Whether it is about buying Tide or Dove or another product, these in-store audio messages reach the consumer while they are in a decision-making mode, causing them to consciously evaluate their purchase. When brands are allocating their budgets during a recessionary period, they need to spend where they get results — not just on the radio spot that might drive someone to a store or a TV spot that builds brand awareness. They need to invest in point of purchase audio ads to get that last influential message to consumers.

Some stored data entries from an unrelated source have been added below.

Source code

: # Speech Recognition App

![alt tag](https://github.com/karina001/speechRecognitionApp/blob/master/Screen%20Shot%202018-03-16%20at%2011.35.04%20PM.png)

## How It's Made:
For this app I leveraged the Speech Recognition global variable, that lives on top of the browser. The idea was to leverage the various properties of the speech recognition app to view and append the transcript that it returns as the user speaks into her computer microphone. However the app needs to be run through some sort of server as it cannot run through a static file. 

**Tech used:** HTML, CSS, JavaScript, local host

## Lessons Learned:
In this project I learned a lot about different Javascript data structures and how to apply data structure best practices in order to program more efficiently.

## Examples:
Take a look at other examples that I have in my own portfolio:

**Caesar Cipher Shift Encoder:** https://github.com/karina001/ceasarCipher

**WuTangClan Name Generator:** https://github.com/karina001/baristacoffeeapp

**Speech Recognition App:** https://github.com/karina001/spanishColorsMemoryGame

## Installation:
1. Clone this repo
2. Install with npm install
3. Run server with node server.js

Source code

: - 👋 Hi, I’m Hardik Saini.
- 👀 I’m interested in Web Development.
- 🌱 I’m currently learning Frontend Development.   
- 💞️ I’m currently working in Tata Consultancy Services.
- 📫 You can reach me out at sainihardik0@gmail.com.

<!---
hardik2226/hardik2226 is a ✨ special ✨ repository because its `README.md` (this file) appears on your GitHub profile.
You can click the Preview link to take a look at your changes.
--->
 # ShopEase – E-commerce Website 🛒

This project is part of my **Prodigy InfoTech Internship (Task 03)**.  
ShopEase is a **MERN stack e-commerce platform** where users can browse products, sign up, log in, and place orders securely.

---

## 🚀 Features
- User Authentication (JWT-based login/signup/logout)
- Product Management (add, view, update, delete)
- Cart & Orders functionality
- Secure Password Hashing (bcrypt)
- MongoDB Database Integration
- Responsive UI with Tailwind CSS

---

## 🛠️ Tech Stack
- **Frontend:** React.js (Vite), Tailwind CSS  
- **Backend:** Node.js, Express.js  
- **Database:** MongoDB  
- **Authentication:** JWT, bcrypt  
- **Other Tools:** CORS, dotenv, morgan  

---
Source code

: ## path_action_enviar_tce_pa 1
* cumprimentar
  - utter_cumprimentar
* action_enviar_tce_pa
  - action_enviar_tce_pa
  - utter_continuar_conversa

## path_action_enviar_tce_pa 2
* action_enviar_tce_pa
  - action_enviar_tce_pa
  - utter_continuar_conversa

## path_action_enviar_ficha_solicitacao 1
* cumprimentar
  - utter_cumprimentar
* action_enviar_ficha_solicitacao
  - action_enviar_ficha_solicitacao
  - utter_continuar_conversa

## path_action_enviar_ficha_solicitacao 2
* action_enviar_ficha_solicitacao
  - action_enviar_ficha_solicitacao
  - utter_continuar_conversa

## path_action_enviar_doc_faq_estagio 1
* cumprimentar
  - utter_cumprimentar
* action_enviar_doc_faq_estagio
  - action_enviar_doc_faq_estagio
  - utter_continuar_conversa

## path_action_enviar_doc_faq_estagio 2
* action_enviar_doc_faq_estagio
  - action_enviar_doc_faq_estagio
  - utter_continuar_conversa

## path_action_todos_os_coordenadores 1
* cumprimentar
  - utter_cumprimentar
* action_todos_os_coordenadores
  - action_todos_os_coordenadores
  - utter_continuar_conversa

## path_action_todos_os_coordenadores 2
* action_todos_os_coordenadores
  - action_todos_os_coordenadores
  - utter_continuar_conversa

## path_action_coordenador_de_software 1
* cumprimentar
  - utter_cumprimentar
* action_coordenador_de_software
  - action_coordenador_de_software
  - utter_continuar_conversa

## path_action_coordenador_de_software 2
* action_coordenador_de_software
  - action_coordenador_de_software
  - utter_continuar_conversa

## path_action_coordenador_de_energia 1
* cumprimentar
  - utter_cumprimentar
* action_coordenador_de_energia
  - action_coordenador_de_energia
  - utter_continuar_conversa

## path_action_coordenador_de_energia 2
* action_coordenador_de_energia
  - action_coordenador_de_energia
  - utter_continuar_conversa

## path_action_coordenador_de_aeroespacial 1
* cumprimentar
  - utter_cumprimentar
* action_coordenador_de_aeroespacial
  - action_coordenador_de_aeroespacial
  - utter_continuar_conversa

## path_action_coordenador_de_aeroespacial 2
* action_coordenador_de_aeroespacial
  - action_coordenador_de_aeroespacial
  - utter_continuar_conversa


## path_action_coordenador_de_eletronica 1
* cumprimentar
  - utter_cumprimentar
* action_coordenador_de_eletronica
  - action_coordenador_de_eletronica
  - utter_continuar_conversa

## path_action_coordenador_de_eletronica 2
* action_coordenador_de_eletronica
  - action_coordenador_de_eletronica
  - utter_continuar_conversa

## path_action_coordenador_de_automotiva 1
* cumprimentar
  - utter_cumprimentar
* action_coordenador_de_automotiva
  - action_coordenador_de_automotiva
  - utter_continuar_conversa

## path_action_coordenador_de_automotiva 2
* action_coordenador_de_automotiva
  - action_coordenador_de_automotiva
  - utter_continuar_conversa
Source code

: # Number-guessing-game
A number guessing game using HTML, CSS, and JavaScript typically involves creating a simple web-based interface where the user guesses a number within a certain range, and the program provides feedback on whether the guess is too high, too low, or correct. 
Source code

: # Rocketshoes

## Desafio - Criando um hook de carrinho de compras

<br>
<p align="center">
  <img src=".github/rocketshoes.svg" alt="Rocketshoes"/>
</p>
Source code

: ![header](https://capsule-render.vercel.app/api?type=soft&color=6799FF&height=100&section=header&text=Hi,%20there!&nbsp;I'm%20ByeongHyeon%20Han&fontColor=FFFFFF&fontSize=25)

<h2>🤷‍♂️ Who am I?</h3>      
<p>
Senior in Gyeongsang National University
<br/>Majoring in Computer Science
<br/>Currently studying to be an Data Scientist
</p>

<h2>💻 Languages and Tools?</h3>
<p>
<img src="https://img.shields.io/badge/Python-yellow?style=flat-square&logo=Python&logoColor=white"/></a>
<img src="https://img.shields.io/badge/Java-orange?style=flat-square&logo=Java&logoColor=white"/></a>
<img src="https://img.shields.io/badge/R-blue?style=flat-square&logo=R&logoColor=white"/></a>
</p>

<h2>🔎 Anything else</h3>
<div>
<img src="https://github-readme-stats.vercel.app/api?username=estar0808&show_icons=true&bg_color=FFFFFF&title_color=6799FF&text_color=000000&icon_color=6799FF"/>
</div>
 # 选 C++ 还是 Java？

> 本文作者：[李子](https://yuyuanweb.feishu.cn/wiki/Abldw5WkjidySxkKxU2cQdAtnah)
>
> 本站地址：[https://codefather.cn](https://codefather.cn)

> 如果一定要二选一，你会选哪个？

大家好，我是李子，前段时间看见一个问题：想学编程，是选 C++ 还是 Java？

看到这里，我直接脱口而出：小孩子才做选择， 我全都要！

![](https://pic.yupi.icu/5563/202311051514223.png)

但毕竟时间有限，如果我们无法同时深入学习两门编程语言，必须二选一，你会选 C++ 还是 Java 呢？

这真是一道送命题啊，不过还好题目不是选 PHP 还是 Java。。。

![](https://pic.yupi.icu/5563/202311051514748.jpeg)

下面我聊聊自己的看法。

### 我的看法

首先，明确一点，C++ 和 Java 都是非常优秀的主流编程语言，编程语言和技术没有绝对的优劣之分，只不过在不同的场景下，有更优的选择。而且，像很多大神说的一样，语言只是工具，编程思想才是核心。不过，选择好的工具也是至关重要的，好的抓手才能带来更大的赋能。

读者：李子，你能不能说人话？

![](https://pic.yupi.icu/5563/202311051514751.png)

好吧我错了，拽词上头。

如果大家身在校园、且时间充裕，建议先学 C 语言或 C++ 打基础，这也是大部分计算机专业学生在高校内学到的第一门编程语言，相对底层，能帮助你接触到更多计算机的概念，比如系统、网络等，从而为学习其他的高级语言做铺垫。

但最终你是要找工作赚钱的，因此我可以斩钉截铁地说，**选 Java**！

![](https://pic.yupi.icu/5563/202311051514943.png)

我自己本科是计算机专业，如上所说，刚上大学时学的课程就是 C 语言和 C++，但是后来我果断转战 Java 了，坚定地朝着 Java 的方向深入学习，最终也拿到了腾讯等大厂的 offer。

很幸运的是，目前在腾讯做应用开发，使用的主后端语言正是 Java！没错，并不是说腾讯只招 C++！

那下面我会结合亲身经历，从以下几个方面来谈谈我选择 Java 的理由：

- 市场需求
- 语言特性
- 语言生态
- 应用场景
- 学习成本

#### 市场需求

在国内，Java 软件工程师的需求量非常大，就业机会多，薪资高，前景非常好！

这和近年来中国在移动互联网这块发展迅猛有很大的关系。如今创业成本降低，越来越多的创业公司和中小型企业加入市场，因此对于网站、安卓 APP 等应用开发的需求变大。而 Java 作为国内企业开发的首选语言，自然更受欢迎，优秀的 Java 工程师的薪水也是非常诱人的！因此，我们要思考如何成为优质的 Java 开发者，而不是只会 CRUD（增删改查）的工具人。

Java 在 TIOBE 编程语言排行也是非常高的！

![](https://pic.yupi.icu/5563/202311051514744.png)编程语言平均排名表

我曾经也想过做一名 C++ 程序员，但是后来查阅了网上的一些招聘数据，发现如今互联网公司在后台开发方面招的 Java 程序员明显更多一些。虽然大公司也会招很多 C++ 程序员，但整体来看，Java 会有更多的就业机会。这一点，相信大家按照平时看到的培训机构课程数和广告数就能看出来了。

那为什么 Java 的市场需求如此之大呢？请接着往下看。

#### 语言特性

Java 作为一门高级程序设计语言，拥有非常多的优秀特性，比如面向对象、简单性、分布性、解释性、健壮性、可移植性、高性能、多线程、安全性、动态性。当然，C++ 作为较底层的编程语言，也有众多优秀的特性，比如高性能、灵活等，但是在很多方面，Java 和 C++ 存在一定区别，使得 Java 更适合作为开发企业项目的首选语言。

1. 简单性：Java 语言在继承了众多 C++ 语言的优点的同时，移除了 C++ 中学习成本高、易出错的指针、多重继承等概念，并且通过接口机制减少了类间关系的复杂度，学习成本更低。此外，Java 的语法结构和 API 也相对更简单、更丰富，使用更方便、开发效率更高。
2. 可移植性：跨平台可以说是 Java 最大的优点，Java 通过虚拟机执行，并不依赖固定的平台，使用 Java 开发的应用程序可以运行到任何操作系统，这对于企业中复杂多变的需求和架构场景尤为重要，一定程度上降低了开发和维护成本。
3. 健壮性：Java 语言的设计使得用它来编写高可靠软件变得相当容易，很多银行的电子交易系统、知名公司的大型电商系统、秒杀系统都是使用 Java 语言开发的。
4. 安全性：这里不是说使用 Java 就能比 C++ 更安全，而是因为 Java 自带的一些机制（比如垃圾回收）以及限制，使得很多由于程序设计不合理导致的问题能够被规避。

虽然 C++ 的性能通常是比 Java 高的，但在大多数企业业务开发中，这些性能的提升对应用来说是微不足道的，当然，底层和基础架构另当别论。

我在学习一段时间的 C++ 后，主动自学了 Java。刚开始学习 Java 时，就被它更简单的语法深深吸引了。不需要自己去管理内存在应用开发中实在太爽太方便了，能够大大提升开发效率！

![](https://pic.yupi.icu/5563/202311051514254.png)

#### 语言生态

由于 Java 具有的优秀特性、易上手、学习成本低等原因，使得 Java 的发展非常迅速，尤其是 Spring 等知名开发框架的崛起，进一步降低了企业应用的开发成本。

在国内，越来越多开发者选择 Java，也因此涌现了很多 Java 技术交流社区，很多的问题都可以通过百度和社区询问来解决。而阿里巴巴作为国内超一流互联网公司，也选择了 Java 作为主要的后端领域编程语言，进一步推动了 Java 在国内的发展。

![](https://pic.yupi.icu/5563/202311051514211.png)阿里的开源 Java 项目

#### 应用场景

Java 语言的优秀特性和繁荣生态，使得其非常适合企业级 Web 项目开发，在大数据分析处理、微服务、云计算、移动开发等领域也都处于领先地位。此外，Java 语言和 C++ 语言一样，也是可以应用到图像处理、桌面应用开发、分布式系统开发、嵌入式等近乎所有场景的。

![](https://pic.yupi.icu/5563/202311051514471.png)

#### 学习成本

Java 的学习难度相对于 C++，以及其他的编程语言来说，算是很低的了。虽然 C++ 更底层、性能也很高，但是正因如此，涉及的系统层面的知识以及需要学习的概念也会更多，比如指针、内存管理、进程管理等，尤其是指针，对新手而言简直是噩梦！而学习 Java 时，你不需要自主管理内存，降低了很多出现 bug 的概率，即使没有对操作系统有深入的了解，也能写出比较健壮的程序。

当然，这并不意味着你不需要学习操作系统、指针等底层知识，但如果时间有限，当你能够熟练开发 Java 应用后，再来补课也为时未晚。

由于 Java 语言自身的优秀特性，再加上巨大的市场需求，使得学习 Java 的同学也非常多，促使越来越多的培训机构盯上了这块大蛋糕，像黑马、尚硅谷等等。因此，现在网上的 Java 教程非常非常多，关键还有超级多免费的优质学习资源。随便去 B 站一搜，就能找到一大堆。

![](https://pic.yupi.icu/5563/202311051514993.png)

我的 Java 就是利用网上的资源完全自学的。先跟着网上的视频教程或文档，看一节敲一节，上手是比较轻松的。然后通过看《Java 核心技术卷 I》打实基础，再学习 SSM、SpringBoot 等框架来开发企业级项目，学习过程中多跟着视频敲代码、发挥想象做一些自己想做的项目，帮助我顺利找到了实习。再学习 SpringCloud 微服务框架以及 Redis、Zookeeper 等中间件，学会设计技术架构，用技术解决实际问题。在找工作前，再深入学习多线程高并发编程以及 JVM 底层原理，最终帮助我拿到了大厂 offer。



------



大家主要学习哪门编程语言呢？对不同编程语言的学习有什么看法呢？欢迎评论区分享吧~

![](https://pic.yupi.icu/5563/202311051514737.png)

We saw this work back then and during the pandemic, so we can surely anticipate we’ll see it in the coming months as well.
Ryan: It’s important to reiterate that agencies’ media plans are being scrutinized now more than ever, to make sure they are reaching the right people at the right time and that they’re able to drive tangible results and business outcomes.
What sets audio OOH apart? When a brand is looking to reach a principal grocery shopper, for example, if they’re buying TV or other media, there’s a lot of wastage. But with audio OOH, every consumer that walks through the store qualifies as that principal shopper for the next 15, 20, 30 minutes. We’re able to offer the scale and reach of TV, then deliver that to 100% of the right consumers that a brand wants to reach.
Gary: And now, we’re in an even better position. Back in 2008-2009, or even during the height of the pandemic, we didn’t have the numbers – but now we do with Geopath. When an agency or brand says they think more people are shopping online or not going in-store anymore, Geopath helps us validate that there is in fact a substantial in-store audience and that we can deliver results. We have the currency and the proof behind it. No longer is this an anecdotal discussion. We have the numbers. That is really critical for the evolution of our business and the industry as a whole.
Getting the Message Across That Audio OOH Truly Captivates
Ryan: The amount of scale we have — reaching millions of consumers every day walking around these locations, down the aisles and around the products — allows us to drive top of the funnel objectives for brands, such as awareness. Not only that, but based on consumers’ proximity to the message and the products being sold, they can act on their awareness immediately.
Gary: When you talk to an agency and explain audio OOH, their reactions are all over the map, in a good way! We’re digital. We’re shopper marketing. We’re this, we’re that – because audio OOH lives in the middle of the funnel. It’s a great spot to be. TV is building awareness. In-aisle and price features are at the bottom, driving purchases. But audio OOH sits in the middle, covering almost all of the bases.
Ryan: I think, too, that the format is important. Before audio OOH, traditional OOH was primarily a visual medium. There’s a screen here, there’s a display there, but not every single consumer in a location is going to see it. Whereas with in-store audio, every consumer is going to hear it. Again, it goes back to how captive this type of media really is.
Best audio OOH campaign you’ve ever heard?
Gary: This is a tough one. There is a fine line between picking a message that delivered a huge sales lift versus a message that conveyed incredible creativity. I like a Tylenol message we ran several years ago. The message helped the shopper self-diagnose whether they had a migraine versus a sinus headache.
The spot asked the shopper to tilt their head from side to side. If that affected their pain level, it was a sinus headache and they needed one type of Tylenol. If it felt the same, that required the Tylenol migraine relief product. I heard the spot in the store and saw three people in the analgesic aisle tilting their heads side to side. Mission accomplished! That was a fun one.